Continuidade, portanto, é o mote das eleições deste ano em Goiás. E essa realidade, é óbvio, coloca todas as fichas sob o controle de Daniel Vilela. Ele vai para as urnas em situação de vantagem, enfrentando uma oposição tripartite que ainda não encontrou um discurso adequado e passa longe de formular um projeto alternativo de poder. Dá para entender essa dificuldade: a bandeira de toda e qualquer oposição, em tempos de disputa pelo Executivo, é obrigatoriamente a mudança. Mas, se a maioria das goianas e dos goianos quer a manutenção das conquistas do governo Caiado e tem consciência de que Daniel Vilela é quem representa essa sequência, como defender uma guinada nos rumos do Estado? Marconi, Wilder e Luis Cesar já provaram não saber a resposta.

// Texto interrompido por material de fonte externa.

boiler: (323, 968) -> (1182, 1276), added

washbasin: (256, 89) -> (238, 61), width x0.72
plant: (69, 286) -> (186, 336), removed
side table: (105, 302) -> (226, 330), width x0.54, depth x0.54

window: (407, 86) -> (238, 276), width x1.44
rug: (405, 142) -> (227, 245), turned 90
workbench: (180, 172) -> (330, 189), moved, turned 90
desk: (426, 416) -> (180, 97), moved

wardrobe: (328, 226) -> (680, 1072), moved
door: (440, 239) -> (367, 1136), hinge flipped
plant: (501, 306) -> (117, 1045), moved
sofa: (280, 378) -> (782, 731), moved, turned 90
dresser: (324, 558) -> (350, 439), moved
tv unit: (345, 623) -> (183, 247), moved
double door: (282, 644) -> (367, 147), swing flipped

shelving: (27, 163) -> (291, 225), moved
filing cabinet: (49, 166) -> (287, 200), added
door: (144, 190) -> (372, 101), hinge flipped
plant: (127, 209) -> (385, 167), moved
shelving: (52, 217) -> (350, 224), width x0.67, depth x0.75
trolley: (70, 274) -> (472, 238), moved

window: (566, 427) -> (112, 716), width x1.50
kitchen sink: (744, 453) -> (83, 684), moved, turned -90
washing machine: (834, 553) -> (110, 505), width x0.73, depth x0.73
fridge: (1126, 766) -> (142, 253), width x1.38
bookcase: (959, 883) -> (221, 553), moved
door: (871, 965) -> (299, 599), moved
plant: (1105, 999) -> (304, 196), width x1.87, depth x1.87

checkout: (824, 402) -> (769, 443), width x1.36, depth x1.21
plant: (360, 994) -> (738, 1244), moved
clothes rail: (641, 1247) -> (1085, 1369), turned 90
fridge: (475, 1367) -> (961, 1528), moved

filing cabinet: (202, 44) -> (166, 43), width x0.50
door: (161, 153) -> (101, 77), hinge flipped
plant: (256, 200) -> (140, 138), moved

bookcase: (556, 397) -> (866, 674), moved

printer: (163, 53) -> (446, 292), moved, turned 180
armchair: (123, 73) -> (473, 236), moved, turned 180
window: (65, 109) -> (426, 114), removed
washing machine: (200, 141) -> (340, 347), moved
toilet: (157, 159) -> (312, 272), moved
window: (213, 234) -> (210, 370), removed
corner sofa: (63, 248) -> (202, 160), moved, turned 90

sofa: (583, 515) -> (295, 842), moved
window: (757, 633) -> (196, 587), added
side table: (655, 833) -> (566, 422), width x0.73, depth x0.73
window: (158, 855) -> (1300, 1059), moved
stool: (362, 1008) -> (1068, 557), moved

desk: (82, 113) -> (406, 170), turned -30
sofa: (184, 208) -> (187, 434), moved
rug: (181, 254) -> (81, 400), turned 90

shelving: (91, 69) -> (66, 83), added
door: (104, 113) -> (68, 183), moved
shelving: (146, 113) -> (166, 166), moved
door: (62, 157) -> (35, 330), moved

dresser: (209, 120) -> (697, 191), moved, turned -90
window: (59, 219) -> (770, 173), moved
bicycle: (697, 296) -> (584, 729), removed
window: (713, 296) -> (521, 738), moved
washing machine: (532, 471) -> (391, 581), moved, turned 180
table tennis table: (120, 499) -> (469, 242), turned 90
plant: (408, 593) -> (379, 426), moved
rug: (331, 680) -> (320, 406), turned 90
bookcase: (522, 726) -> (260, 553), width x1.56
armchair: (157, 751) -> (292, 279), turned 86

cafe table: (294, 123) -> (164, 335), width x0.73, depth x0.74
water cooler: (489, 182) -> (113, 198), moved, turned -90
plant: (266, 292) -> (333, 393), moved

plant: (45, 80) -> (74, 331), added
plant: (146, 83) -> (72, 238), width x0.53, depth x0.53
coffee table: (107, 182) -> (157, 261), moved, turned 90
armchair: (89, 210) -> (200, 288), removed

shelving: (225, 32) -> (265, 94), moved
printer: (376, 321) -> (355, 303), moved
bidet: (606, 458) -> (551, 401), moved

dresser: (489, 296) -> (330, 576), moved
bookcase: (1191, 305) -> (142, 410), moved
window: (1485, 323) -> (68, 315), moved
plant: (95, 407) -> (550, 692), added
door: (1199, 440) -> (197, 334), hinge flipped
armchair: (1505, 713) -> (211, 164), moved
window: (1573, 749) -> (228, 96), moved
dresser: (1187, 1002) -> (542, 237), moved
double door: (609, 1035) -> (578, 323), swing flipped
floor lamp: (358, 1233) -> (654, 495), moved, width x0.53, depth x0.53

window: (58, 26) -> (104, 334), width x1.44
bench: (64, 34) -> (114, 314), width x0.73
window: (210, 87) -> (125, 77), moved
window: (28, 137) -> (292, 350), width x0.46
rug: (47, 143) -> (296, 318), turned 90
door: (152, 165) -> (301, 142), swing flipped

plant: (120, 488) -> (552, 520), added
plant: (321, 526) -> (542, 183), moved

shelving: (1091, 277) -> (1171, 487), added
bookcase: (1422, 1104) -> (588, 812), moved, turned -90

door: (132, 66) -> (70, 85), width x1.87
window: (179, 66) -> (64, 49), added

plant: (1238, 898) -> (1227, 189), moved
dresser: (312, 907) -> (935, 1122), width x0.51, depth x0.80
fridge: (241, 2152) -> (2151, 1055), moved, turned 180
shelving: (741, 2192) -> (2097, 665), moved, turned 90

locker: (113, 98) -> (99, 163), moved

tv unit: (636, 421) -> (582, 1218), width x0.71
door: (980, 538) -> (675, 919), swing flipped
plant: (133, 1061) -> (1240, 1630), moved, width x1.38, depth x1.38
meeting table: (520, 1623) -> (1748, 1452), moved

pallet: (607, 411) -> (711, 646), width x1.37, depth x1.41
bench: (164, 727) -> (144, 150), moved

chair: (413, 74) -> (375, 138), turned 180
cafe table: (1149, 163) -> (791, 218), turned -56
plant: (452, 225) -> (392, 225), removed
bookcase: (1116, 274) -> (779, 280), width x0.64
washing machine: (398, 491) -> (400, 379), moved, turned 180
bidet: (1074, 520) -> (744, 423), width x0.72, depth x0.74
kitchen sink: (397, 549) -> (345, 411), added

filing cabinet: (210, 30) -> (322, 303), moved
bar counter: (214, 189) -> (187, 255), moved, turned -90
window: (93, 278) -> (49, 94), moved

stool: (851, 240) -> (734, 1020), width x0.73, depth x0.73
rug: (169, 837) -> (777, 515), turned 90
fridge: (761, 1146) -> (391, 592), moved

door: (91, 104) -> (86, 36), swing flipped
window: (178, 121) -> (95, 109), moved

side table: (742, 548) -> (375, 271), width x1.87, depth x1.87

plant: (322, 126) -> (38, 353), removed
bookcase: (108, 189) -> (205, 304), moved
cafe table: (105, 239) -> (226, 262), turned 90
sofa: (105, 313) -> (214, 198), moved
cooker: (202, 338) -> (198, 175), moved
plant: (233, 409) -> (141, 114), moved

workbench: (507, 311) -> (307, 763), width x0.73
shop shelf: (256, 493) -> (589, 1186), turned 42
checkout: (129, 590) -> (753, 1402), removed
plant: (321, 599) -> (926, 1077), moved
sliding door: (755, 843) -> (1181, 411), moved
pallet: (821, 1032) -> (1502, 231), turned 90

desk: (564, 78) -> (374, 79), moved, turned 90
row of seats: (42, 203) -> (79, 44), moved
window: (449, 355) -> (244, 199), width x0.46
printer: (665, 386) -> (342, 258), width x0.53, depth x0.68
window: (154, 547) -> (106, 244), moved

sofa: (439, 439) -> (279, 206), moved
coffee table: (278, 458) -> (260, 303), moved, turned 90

Mas atenção: não sabem por que não há o que fazer. Em eleições, continuidade e mudança são excludentes. É uma ou outra. Marconi, sem saída, propõe a volta ao passado. Wilder, empoderar o bolsonarismo e só. Luis Cesar é um vazio de ideias, subjugado pelo mantra petista da prioridade absoluta a um novo mandato a Lula Essas bandeiras são claramente insuficientes para eleger um governador. Ora, eles poderiam sair pela tangente e dizer que, apesar de antagonizar o candidato de Caiado vão preservar as conquistas da gestão do ex-governador e avançar. Sim, mas, para isso, Daniel Vilela, um nome da confiança do ex-governador, seria muito mais preparado e adequado. Inclusive na opinião do próprio Caiado. Tudo indica que Marconi, Wilder e Luís Cesar meteram-se em um beco sem saída.

 

 

Para vender a visão de que uma mudança é necessária para Goiás, a oposição ostensivamente carece de argumentos convincentes, que não parecem à mão. E a essa altura do campeonato, a 100 dias da votação, ainda não sinalizou nada nesse sentido. Existe corrupção? Não. Desperdício de dinheiro público ou ineficiência administrativa? Não. Alguma camada da população sem atendimento das suas expectativas, em especial os mais humildes? Também não. A Educação não é boa? É, conforme o IDEB. A Saúde? Vai bem. E a Segurança? Daniel Vilela está investindo ou igual ou mais que Caiado e até introduziu, com sucesso, a Inteligência Artificial nas investigações policiais. A paz social é sólida. Difícil convencer a sociedade de que é preciso mexer mesmo de leve em qualquer das áreas básicas de ação do Estado. Esse é o drama que deixa Marconi, Wilder e Luis Cesar sem reação, mais perdidos que cebola em salada de fruta (sem querer baixar o nível, leitoras e leitores).